Queiroz es un tipo cordial (a pesar de lo que dijo cuando creía que no lo estábamos escuchando), usaba bromas como puntuación cuando la charla se ponía seria y prometió enseñarnos a ser campeones. "Después de 35 años de experiencia digo que el estilo que me gusta es respetar el arte de ganar, no importa si es con Rock and Roll o con samba", afirmó a su llegada. Tiempos de sonrisas e ilusión.

El entrenador declaró principios tan pronto pisó Bogotá. "Los sistemas en el fútbol moderno no existen, hay procesos defensivos y ofensivos. Tengo que formar un estilo en el que haya unidad para atacar y para defender", dijo. Sin embargo, se apegó a un 4-3-3 que tuvo su momento de brillo frente a Argentina y Paraguay en la Copa América de Brasil. Queiroz rozaba su promesa.

En el estadio Pierre Mauroy de Lille saltó la primera alarma. Colombia cayó 3-0 ante Argelia y se vio muy mal. La prueba de que no había plan B, ni variantes cuando el planteamiento inicial no funcionaba… un adelanto de lo que pasó un año más tarde ante Chile, Uruguay y Ecuador por Eliminatorias. Ante la adversidad, solo juntó delanteros. Traicionó su idea.
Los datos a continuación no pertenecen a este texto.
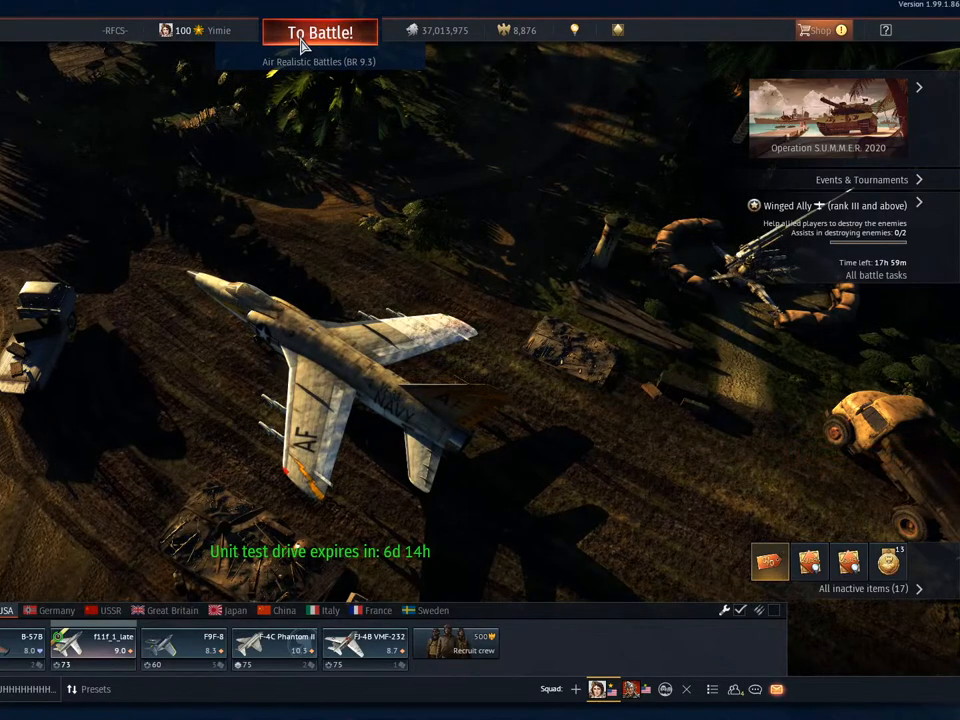
{"keys": [], "mouse": [], "mouse_move": "down", "events": []}
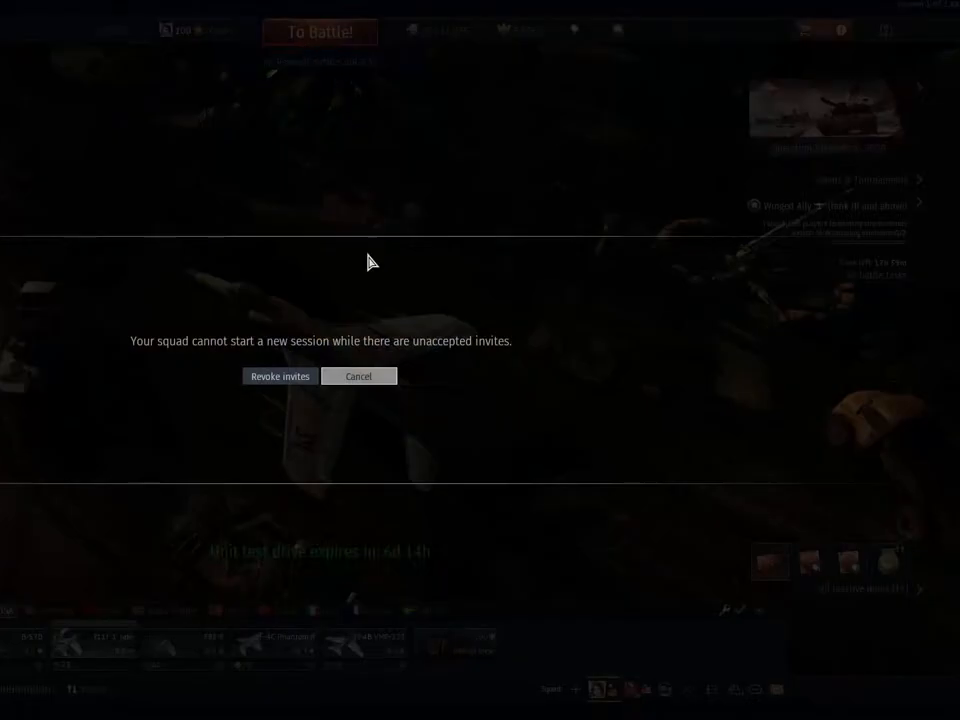
{"keys": [], "mouse": [], "mouse_move": "still", "events": []}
Queiroz falló y es difícil juntar piezas con la etiqueta de legado. Además, queda la pregunta de qué pasó con el equipo para que bajara su rendimiento a nivel Quito. Fueron nueve goles en contra en dos partidos... Como ritual de bienvenida en la Selección, el DT cantó y bailó junto a su cuerpo técnico frente a los jugadores. "Algunos rock and roll, yo que soy un apaixonado, un bolero", contó. Hoy el concierto terminó.